Supplied passage ▸
=== Begin Enclosure ===
With all the negative headlines about local government budgets these days, many people would like to know if their locality is doing well fiscally or heading for trouble. Are there indicators that can tell us that finances are deteriorating before the situation spirals out of control?
Local budgets can be deciphered, but only if you have plenty of time and energy. Unfortunately, few citizens do. Even more unfortunately, not all elected officials do so either.
Often people refer to a city or county’s comprehensive annual financial report (CAFR) as a source of information. The CAFR, the product of a locality’s required annual audit, provides an overview of a locality’s financial performance. It indicates whether the locality practices good financial standards and provides valuable data on how much money a locality has and where it is going.
A good external auditor is a valuable resource to a county’s staff and board of supervisors. Auditors look at all the items needed to close the books for a given year, but also provide insight into how finances have changed over time. They act as consultants to staff on best practices and offer suggestions on what could be improved. For rural locations, the auditor’s advice may be even more important than the CAFR itself. The presentation of the annual audit is an opportunity to have one of the most instructive exchanges of the year. Unfortunately, in too many localities, the CAFR is never presented in public, or presented without public discussion. It’s a lost opportunity.
The CAFR provides only part of what citizens need to know. Another source of your community’s financial well-being is its bond ratings. Here’s the thing, though: most small communities aren’t even rated. They may follow best practices from AAA localities, but they won’t be rated by the big guys.
So if you want to know if your community is attractive to lenders, you can listen to financial analysts giving presentations on repayment or deleveraging options. Keep in mind, however, that the job of these analysts is to find ways to do these things. So, in order to know if your community is doing well or not, you need to compare these presentations to those of jurisdictions of similar size.
There is no one right answer for how much debt is too much. It depends. What is the growth of the tax base? Will the increase in the tax base cover a higher debt load? What is the general condition of county facilities? If you have high debt but all new installations are brand new, maintenance costs will balance out with debt costs. On the other hand, if you have relatively high debt and your facilities also have relatively high maintenance costs, you are going to have a nightmare.
=== End Enclosure ===
Listed records ▸
=== Begin Enclosure ===
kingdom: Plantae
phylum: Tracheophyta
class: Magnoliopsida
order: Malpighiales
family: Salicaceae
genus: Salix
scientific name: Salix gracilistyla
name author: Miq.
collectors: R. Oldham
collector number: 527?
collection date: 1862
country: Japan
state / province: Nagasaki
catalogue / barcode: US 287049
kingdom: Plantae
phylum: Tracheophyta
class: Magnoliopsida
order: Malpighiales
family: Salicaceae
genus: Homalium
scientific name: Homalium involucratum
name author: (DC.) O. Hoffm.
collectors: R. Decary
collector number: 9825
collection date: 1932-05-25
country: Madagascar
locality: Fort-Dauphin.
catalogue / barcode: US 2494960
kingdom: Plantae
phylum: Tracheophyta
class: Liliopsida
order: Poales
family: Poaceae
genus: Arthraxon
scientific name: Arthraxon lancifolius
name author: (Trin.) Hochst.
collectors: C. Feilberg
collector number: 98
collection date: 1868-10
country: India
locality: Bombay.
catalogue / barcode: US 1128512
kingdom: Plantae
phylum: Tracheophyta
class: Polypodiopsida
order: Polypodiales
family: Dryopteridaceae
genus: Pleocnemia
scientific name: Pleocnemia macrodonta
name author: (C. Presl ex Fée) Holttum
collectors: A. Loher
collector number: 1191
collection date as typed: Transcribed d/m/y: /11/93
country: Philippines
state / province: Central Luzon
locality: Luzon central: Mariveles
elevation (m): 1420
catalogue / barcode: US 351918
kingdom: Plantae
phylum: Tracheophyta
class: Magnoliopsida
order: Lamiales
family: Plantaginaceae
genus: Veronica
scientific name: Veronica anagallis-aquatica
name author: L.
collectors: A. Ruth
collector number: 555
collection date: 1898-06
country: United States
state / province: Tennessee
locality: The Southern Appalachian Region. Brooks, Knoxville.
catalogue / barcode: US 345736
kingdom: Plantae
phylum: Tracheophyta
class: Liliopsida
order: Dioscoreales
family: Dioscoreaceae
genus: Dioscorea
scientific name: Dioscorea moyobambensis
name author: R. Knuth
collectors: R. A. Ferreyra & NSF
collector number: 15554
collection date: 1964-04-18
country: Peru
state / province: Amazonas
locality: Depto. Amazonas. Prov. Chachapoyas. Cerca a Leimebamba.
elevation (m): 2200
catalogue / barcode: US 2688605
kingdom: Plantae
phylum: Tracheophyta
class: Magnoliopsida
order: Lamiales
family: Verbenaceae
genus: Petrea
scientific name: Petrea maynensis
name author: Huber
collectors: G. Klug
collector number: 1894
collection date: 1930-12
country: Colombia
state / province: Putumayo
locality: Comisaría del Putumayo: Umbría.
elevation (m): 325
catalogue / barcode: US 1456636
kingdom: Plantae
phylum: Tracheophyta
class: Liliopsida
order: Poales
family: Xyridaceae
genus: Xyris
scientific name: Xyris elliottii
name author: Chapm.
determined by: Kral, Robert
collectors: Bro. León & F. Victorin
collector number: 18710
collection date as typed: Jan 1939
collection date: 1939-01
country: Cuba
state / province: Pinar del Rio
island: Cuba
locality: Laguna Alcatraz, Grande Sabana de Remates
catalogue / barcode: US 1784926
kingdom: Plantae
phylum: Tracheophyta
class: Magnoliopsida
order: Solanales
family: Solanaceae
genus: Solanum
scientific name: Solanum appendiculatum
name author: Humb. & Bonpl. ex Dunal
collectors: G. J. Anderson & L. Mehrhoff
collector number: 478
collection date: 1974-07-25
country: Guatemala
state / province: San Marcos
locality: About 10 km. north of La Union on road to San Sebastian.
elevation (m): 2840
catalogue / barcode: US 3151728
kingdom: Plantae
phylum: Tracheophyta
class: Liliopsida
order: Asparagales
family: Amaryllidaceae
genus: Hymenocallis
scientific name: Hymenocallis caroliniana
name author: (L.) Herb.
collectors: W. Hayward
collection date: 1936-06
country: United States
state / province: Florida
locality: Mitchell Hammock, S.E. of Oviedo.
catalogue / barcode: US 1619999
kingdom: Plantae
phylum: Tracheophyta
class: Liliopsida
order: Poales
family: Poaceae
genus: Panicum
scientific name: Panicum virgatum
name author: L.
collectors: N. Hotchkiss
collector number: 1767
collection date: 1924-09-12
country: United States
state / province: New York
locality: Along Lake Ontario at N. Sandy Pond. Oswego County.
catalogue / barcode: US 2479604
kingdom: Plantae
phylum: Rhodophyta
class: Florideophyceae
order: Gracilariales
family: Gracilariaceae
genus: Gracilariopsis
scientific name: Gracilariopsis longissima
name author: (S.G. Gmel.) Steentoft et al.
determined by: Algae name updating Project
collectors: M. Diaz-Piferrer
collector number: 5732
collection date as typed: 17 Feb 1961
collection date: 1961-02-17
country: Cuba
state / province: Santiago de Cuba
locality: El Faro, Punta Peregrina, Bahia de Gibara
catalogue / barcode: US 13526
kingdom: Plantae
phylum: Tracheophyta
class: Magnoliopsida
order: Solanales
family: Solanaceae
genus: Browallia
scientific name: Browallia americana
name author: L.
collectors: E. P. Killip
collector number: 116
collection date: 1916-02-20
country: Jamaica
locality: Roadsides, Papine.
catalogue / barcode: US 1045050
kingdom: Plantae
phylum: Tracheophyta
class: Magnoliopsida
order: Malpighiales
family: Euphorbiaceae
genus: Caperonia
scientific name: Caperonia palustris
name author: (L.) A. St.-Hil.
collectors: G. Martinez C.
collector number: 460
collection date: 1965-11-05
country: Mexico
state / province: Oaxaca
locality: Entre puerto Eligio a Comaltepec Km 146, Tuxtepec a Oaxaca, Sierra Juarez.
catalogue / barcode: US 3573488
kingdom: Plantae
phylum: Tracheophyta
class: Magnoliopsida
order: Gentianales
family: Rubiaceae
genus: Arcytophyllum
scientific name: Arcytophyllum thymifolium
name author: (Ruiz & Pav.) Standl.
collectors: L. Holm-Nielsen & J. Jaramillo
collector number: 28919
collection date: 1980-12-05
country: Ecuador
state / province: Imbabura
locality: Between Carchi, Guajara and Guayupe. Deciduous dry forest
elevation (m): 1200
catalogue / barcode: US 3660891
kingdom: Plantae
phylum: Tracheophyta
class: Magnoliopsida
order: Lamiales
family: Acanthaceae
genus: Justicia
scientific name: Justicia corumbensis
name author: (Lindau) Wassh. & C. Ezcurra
=== End Enclosure ===
Explore the material ▸
1: Please transcribe the part of the passage on local government finances that opens with the words containing "So if you want" and closes with "have a nightmare.".
2: According to the passage on local government finances, what is a comprehensive annual financial report (CAFR) the product of?
3: Write the next part of the passage on local government finances, picking up after its final sentence.

Written responses ▸
1:
So if you want to know if your community is attractive to lenders, you can listen to financial analysts giving presentations on repayment or deleveraging options. Keep in mind, however, that the job of these analysts is to find ways to do these things. So, in order to know if your community is doing well or not, you need to compare these presentations to those of jurisdictions of similar size.
There is no one right answer for how much debt is too much. It depends. What is the growth of the tax base? Will the increase in the tax base cover a higher debt load? What is the general condition of county facilities? If you have high debt but all new installations are brand new, maintenance costs will balance out with debt costs. On the other hand, if you have relatively high debt and your facilities also have relatively high maintenance costs, you are going to have a nightmare.

2: A locality's required annual audit.

3:
Several measures give an idea of the state of the debt. One was highlighted here on Bacon’s Rebellion last week: debt as a percentage of the property tax base. Another is debt as a percentage of total budget. Yet another is the cost of servicing the debt as a percentage of the locality budget and the percentage of the debt that will be paid off in ten years. Again, none of this is particularly helpful without understanding local conditions and the political will of the community.
Citizens tend to pay attention to a single indicator of fiscal health: the tax rate. If a locality has a “reasonable” rate and does not raise taxes in a given year, chances are that citizens will be happy with the locality’s overall situation, even if everything else is in a mess. In a year when the rate is increased, citizens will complain vehemently, even though the reasons for the increase are valid and the financial practices are all correct.
Now, where the real indicators of financial health can be found is in the county budget. Where is the money spent? How is it spent? Even these questions require enormous knowledge of local conditions.
For example, in Appomattox County, we have a large number of buildings and facilities. There are four schools, a former school used for various purposes, a former courthouse, four electoral precincts, two community buildings, a county administration building, a courthouse building, a school board building, a maintenance shop school and four other buildings housing various public services. There are also seven places to drop off garbage, an old dump, a community park and an industrial park. The money spent on heating, cooling and maintaining these buildings and facilities is spread across the entire budget. Each installation has a clientele that would like to see it maintained and probably improved. But there’s no real constituency for the tough budget choices of eliminating some of those facilities or considering consolidation.
This is the level of complexity in a locality of 15,000 inhabitants for a single budgetary consideration. Then consider other basic services and state-mandated programs like the Children’s Services Act (CSA, formerly the Comprehensive Services Act) or stormwater. Adding another layer of complexity is assessing how thoughtfully and efficiently your locality spends money. This is perhaps the most tedious and difficult part of the equation, but it’s also the most likely to be overlooked. Citizens and elected bodies tend to focus on balancing the budget and the possibility of a tax rate increase.
Truly, given the complicated nature of public finances and the competing pressures on local elected bodies, it is an honor for professional staff and auditors that more localities do not have serious problems. The real challenge for citizens is this: don’t wait for your local tax problems to explode. You’ll get plenty of warning…if you’re careful.
Sara Carter serves on the Appomattox County Board of Supervisors.